Asda tills don’t use facial recognition for targeted ads

17 March 2023
What was claimed

Asda’s self-service tills use facial recognition to collect customers’ data for targeted advertising.

Our verdict

This is false. Asda has confirmed the machines do not store any visual data.

A video on Facebook claims that self-service machines at Asda use facial recognition to collect customer data for targeted advertising. 

Asda has confirmed that this claim is false.

The woman in the video, which at the time of publication has around 360,000 views on Facebook and is also on TikTok, says her local Asda shop has recently installed self-service checkouts that show the customer’s face on the screen, which she claims is “pretty much facial recognition”. 

She says: “What they’re basically happening, and this is my viewpoint, you’ve got a picture of your face, your debit card information and everything you’ve bought. Now, this is for as far as I’m concerned, targeted advertising…But I’ve never given anybody permission to take my data in that way. And under GDPR, unless you’ve given permission, they cannot do it. [sic]”
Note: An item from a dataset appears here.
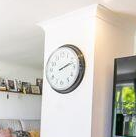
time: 2:11
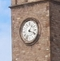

The video’s caption says: “Under GDPR she is right.“

A spokesperson for Asda told Full Fact the machines don’t have the capability to store visual image data and act solely as an anti-theft deterrent, so there is no footage recorded which could be used for targeted ads.

The spokesperson said: “We have no technology in our stores that could take an image, store it, and then compare it to other images to spot when a ‘recognised’ face comes into our store. The cameras use AI to focus on faces—you might see a green box around the face—but again this footage isn’t recorded or stored.”

They added that “traditional CCTV”, which does record footage, is used elsewhere in stores. 

The Asda website says that CCTV recordings are held for 14 to 30 days depending on the site, and that the ANPR (Automatic Number Plate Recognition) footage used in car parks is held for around 120 days. 

In some cases it may be kept for longer “to support an investigation of a suspected crime or accident or related legal or regulatory action—in which case it may be held for up to 6 years beyond the date of the investigation”.

It also says that Asda has a legal basis to collect this footage based on their “legitimate business interest” to provide a safe space and enable a fair investigation into potential breaches, among other reasons.

False claims about data collection can cause people to feel unnecessarily unsafe going about daily activities and make misinformed decisions about how to live.